--- What is asked ---
Copy the material below word for word, from its first line up to and including the line that contains "tone equalizer: -8 EV -0.75", and write out nothing beyond that line.

--- Input for this task ---
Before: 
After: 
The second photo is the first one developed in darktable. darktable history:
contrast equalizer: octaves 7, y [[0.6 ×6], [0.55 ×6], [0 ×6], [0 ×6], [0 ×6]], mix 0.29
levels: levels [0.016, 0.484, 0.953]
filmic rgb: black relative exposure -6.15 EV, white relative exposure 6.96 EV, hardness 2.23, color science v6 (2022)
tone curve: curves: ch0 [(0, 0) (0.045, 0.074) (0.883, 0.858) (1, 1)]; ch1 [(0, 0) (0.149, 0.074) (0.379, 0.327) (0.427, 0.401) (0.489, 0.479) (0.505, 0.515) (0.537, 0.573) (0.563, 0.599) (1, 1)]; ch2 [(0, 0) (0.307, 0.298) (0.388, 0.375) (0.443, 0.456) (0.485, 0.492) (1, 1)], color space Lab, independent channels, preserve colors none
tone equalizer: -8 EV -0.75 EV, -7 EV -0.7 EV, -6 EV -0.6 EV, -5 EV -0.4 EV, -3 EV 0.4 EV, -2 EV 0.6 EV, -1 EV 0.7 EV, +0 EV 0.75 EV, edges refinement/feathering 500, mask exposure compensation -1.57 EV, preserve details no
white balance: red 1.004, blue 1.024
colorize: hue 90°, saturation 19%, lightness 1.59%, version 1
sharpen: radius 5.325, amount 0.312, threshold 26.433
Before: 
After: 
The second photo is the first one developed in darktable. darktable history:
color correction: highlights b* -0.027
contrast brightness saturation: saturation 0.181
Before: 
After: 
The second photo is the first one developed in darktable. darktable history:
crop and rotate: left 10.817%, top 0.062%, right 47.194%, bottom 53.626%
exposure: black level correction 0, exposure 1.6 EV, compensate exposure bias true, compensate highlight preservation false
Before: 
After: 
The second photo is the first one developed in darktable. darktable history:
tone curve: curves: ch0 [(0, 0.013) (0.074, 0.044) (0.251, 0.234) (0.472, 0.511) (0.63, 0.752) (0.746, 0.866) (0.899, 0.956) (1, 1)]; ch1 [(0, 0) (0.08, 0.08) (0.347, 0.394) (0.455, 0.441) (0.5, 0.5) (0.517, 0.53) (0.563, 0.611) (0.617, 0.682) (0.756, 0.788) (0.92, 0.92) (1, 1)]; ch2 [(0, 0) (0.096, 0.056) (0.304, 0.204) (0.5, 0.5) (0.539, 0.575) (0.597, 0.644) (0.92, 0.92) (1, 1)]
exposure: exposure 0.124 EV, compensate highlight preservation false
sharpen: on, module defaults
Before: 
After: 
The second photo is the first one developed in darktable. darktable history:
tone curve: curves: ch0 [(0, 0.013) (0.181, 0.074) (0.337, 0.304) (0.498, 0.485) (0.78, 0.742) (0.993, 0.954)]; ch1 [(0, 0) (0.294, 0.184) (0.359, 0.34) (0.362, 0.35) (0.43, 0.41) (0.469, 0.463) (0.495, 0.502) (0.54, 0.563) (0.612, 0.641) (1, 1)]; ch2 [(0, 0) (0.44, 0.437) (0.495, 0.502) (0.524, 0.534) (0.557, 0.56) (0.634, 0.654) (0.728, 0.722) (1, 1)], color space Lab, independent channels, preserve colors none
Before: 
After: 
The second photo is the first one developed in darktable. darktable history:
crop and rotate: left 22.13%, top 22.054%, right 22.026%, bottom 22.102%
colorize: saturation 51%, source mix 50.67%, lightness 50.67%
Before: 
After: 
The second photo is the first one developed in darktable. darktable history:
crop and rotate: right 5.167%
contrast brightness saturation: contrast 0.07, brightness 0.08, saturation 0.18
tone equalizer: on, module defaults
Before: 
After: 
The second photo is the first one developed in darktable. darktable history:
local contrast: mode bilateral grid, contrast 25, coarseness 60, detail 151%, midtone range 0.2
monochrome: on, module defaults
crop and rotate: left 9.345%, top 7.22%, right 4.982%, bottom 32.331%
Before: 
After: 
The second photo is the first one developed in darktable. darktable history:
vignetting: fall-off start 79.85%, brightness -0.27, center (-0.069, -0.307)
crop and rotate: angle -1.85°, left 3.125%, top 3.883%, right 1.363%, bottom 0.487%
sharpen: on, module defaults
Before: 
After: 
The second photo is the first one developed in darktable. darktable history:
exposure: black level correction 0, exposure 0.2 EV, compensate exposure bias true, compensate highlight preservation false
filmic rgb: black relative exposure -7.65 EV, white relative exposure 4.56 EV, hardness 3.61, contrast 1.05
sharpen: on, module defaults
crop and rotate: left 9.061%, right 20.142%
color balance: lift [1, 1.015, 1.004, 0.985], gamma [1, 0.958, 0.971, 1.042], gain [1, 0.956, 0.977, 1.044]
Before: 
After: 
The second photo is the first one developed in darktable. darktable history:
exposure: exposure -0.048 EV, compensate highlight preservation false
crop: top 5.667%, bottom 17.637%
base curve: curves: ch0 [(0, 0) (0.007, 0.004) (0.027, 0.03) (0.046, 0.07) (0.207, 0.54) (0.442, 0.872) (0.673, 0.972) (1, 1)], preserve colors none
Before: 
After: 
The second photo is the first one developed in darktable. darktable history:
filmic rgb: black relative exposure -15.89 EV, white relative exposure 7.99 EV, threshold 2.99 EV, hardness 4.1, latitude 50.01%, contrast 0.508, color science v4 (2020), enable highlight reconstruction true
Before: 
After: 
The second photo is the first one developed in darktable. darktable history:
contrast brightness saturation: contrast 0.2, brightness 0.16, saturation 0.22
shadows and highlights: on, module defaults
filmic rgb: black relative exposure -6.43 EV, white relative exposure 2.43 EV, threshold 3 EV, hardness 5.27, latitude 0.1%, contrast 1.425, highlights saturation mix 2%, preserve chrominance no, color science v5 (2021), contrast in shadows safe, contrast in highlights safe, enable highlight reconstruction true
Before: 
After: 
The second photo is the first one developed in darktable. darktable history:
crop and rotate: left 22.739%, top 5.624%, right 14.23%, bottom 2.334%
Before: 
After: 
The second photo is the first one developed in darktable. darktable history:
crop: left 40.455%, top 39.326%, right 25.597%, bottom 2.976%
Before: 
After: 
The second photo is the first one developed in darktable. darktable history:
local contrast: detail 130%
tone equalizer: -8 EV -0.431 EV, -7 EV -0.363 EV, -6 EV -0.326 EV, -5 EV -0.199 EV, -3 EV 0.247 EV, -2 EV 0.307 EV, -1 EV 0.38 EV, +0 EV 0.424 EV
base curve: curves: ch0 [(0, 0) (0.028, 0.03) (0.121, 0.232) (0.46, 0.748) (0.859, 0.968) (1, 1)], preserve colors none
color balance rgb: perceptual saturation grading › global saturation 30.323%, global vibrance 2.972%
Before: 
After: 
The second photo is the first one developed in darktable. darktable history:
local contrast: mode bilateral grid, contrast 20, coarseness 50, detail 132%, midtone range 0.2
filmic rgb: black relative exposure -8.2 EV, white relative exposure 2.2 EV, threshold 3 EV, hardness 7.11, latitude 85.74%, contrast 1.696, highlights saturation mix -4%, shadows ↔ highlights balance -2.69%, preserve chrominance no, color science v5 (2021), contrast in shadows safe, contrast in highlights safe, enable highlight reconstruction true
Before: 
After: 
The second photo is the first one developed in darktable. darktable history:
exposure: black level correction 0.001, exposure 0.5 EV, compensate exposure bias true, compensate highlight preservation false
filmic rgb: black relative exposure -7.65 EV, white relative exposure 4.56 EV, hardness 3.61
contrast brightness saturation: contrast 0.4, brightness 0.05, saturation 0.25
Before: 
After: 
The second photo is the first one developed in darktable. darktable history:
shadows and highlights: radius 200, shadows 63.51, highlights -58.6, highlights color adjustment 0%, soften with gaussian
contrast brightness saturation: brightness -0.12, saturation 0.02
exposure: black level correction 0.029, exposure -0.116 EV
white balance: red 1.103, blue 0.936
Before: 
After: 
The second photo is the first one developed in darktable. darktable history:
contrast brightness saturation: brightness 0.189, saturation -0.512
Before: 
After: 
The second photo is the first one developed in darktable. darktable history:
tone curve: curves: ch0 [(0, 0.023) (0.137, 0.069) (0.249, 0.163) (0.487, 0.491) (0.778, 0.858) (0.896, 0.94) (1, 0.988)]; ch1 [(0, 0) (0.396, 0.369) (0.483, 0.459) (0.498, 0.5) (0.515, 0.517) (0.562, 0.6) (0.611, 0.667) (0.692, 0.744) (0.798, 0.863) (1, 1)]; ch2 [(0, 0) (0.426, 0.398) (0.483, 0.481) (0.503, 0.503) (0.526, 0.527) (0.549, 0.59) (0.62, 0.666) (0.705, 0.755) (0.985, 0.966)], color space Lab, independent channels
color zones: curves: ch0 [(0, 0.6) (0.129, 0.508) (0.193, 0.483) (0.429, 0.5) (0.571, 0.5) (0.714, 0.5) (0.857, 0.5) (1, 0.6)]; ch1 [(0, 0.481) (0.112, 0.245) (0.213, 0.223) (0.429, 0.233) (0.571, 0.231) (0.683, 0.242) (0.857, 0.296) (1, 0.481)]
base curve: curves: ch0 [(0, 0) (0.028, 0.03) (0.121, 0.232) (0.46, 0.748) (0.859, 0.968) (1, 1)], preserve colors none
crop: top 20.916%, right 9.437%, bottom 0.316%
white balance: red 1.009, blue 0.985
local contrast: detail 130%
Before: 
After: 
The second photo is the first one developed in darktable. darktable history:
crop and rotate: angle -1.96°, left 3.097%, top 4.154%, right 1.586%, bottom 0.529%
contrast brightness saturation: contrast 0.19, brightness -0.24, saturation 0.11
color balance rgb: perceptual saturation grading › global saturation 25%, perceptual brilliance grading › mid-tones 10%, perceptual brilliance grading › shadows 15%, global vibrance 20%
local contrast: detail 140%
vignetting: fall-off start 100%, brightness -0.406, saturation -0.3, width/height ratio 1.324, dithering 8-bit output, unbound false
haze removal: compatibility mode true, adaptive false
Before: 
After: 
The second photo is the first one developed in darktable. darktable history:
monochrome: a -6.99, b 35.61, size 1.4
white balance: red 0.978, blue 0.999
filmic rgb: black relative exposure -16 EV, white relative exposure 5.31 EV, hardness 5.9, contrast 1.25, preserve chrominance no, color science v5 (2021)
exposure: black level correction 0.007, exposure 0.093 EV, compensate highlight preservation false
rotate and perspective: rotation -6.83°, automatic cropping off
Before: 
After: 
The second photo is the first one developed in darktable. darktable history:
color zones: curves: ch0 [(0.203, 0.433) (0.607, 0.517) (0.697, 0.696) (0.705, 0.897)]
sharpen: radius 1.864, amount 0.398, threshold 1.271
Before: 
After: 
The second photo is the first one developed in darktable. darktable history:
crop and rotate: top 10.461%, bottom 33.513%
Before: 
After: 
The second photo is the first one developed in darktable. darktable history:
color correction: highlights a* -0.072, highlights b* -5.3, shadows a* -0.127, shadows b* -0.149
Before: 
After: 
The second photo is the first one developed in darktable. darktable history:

--- Completed exercise ---
Before: 
After: 
The second photo is the first one developed in darktable. darktable history:
contrast equalizer: octaves 7, y [[0.6 ×6], [0.55 ×6], [0 ×6], [0 ×6], [0 ×6]], mix 0.29
levels: levels [0.016, 0.484, 0.953]
filmic rgb: black relative exposure -6.15 EV, white relative exposure 6.96 EV, hardness 2.23, color science v6 (2022)
tone curve: curves: ch0 [(0, 0) (0.045, 0.074) (0.883, 0.858) (1, 1)]; ch1 [(0, 0) (0.149, 0.074) (0.379, 0.327) (0.427, 0.401) (0.489, 0.479) (0.505, 0.515) (0.537, 0.573) (0.563, 0.599) (1, 1)]; ch2 [(0, 0) (0.307, 0.298) (0.388, 0.375) (0.443, 0.456) (0.485, 0.492) (1, 1)], color space Lab, independent channels, preserve colors none
tone equalizer: -8 EV -0.75 EV, -7 EV -0.7 EV, -6 EV -0.6 EV, -5 EV -0.4 EV, -3 EV 0.4 EV, -2 EV 0.6 EV, -1 EV 0.7 EV, +0 EV 0.75 EV, edges refinement/feathering 500, mask exposure compensation -1.57 EV, preserve details no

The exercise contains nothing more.